Imagine, for a second, that a somewhat oblivious acquaintance of yours—let’s call him Johnny Malaproper—were to proffer the following critique: “This is an awful horse! It’s slow, ugly and not at all frisky.” Imagine further that your gentle rejoinder, that the beast is in fact a cow and thus hews to a different standard of excellence, be met with the following reply: “Well, I don’t see why you would be so specific. A beast this awful couldn’t be a good horse any way you slice it.”
I daresay you’d be gobsmacked. The argument is irretrievably malformed in and of itself, but if it had been made of ungulates sensu lato, would mercifully have been merely meaningless, instead of insistently wrong on its face.
Thankfully, Johnny Malaproper is but a single person, in addition to being fictional. What isn’t made up is that cornucopia of rot which we call creationism, and here comes the lede:
One argument that is tirelessly put forward, or at least mindlessly recited at the audience, is that the Second Law of Thermodynamics preclude evolution. When met with rebuttal, the answer is almost invariably along the lines of: “Well, even if it isn’t the Second Law, it ought to be. Why, entropy should be increasing!”, followed by some more hot air expulsions that do, indeed, increase local entropy.
Now, that horse isn’t fit for any saddle.

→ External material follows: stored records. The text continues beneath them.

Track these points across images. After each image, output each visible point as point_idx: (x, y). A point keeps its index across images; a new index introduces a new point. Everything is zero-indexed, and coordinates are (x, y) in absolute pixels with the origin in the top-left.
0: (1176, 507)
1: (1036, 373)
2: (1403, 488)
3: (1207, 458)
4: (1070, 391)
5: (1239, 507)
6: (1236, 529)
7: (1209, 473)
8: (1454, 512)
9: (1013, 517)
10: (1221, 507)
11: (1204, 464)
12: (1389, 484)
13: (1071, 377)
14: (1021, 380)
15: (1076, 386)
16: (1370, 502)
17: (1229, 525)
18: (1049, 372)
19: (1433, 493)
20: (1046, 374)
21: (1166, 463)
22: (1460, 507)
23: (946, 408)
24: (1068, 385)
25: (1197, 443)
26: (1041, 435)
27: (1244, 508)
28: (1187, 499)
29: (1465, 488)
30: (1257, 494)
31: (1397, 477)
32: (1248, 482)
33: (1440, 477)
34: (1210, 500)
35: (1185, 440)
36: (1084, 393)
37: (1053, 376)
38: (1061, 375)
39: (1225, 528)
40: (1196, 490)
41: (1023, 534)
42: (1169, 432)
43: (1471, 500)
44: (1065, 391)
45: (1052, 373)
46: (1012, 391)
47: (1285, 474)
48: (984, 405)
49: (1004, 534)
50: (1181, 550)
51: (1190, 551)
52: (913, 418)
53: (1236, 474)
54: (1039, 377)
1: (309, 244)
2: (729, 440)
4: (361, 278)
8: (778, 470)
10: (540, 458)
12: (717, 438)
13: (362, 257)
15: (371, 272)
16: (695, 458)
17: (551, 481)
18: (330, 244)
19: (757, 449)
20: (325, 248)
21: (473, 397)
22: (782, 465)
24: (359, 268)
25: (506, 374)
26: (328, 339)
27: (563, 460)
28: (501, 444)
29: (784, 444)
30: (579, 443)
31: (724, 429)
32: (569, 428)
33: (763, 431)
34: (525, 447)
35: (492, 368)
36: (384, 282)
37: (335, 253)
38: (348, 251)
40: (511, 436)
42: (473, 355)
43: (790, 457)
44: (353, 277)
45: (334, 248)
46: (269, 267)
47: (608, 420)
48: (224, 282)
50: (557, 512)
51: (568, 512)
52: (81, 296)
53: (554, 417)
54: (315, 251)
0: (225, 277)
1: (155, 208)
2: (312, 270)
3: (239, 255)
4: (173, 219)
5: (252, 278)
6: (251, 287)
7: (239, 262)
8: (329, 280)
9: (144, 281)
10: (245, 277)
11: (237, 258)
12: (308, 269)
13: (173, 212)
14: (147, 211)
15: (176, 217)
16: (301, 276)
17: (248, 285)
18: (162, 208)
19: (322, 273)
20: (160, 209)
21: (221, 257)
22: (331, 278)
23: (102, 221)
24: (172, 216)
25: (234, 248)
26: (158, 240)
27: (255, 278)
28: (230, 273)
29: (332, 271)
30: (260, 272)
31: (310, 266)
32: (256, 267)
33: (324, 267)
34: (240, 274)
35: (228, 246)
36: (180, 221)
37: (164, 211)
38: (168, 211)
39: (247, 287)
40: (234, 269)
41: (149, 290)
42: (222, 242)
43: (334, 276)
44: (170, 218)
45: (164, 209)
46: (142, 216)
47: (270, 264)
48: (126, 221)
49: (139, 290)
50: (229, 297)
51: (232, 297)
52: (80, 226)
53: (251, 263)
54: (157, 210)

If you can’t be bothered to learn the laws of thermodynamics, or why the Second Law just doesn’t apply, your argument would be inestimably improved by simply leaving the exact citation out and hand-wavingly invoking “entropy”, and I can’t fathom why an honest person would call attention to his or her ignorance.
Unfortunately, I can conceive of why a creationist would. It sounds mighty book-larned t’ talk about that there lawr, by number and verse don’tcha know. Why, it sounds like something one of those there scientificists might rattle off! That makes it true, right?